Intervention de Fabien Jobard

Réunion du mercredi 14 octobre 2020 à 15h00
Commission d'enquête relative à l'état des lieux, la déontologie, les pratiques et les doctrines de maintien de l'ordre

Fabien Jobard, sociologue, directeur de recherche au CNRS :

Je suis sollicité par mes collègues pour vous offrir des pistes de solution, ce dont je les remercie chaleureusement.

On peut tout d'abord s'inspirer des expériences étrangères. Particulièrement sujette aux tumultes et aux affrontements entre policiers et schwarze Block, une ville comme Berlin – Berlin Ouest dans un premier temps, Berlin réunifiée ensuite – a tenté une politique de longue haleine pendant quinze ans afin de pacifier le rapport aux manifestants. Cette politique repose sur un certain nombre de dispositions et de réformes, et en premier lieu sur un impératif de communication permanente avec l'ensemble des manifestants et non uniquement avec les organisateurs.

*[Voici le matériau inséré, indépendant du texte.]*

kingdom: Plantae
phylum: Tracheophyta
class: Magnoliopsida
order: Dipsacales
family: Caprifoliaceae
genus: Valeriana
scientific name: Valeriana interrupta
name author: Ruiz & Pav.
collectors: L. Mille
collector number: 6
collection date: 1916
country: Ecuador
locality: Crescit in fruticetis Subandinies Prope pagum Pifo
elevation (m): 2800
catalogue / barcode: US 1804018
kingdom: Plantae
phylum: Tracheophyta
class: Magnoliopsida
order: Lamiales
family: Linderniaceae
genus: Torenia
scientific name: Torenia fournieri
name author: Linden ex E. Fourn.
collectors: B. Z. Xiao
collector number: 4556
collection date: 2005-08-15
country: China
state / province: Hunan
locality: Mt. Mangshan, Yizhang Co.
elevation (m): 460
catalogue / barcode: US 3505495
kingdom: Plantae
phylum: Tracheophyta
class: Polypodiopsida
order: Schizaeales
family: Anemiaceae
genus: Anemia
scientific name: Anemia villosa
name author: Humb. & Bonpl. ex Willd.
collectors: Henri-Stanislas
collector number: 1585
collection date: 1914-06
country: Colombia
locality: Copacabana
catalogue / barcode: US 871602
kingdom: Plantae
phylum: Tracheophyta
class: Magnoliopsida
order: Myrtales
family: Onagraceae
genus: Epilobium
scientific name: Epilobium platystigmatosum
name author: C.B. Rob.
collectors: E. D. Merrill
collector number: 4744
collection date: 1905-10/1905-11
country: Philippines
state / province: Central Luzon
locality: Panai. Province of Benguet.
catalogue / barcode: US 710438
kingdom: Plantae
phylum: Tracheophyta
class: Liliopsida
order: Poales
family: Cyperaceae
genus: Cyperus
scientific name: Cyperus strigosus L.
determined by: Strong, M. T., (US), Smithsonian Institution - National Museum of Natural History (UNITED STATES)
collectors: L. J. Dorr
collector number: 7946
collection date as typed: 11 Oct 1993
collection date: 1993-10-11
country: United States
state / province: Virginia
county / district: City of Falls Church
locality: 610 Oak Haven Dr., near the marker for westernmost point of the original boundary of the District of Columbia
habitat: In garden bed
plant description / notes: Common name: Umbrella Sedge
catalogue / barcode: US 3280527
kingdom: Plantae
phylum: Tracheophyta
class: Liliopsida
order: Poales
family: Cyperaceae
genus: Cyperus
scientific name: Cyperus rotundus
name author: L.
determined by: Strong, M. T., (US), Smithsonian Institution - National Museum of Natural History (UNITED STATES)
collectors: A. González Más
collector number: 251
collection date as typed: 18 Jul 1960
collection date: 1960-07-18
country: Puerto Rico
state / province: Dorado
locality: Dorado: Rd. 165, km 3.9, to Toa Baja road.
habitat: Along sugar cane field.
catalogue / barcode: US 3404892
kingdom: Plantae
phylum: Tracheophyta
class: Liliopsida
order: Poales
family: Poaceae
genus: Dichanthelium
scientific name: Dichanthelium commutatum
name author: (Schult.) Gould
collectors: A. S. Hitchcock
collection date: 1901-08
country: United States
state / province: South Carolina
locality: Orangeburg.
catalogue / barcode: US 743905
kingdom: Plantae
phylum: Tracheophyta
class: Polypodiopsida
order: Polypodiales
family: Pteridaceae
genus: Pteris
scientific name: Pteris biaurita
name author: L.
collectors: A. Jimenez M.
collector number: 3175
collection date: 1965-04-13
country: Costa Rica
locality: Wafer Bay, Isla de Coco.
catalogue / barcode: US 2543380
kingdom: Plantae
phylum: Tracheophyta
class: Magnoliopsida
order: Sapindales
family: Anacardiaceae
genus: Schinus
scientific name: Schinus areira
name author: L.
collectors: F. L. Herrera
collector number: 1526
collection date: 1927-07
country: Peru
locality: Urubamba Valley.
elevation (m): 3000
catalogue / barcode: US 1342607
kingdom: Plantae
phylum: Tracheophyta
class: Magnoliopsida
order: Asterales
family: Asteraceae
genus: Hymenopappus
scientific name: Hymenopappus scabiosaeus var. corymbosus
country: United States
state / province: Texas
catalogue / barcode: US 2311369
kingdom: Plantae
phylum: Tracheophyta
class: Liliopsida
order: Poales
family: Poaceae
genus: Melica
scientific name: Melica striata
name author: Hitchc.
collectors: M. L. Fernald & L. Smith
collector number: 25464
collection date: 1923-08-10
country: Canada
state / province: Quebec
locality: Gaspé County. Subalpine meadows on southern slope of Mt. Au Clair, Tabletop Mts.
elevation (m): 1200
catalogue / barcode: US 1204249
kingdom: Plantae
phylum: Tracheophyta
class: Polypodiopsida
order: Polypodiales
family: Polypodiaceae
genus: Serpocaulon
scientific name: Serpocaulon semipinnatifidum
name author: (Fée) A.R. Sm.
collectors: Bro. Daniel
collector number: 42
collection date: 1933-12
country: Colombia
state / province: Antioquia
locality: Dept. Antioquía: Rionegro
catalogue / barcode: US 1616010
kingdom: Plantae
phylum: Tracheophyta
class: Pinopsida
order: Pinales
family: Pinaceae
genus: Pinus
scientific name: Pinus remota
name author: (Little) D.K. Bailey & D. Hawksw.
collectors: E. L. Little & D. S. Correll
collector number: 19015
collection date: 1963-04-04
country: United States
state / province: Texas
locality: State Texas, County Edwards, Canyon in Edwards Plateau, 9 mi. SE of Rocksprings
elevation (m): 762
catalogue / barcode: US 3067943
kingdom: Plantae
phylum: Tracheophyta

Depuis le début du XXe siècle, une communication est instaurée entre forces de police et manifestants mais elle est uniquement envisagée avec les organisateurs déclarants de la manifestation ou les grandes organisations. Emmanuel Blanchard avait raison d'évoquer les images du 1er mai de 2019 lorsque des services d'ordre de grandes organisations syndicales ont été pris à partie par des forces de l'ordre. Ces images sont très marquantes au regard de l'histoire du maintien de l'ordre.

Communiquer avec l'ensemble des manifestants suppose la plus grande transparence possible sur les manœuvres engagées par les forces de l'ordre, qui ne sont pas conçues pour piéger les fauteurs de troubles, mais menées pour assurer la jouissance de la manifestation par l'ensemble des participants. Cet impératif de communication se traduit par la mise en place d'une kommunikationsteam et d'une communication par voie électronique, sur Twitter notamment, par sms, panneaux divers, etc. Cela pourra être l'occasion d'utiliser la 5 G généralisée qui s'annonce.

De ce point de vue, le schéma national du maintien de l'ordre prend acte des évolutions et des enseignements, mais cela suppose de former des agents et de les immobiliser dans un contexte de crise des effectifs du maintien de l'ordre. Or nous ne sommes plus en mesure de montrer la force pour ne pas avoir à s'en servir, puisque les escadrons de gendarmerie mobile (EGM) et les compagnies républicaines de sécurité ont été atrophiés au fil des trente dernières années sous l'effet de facteurs divers.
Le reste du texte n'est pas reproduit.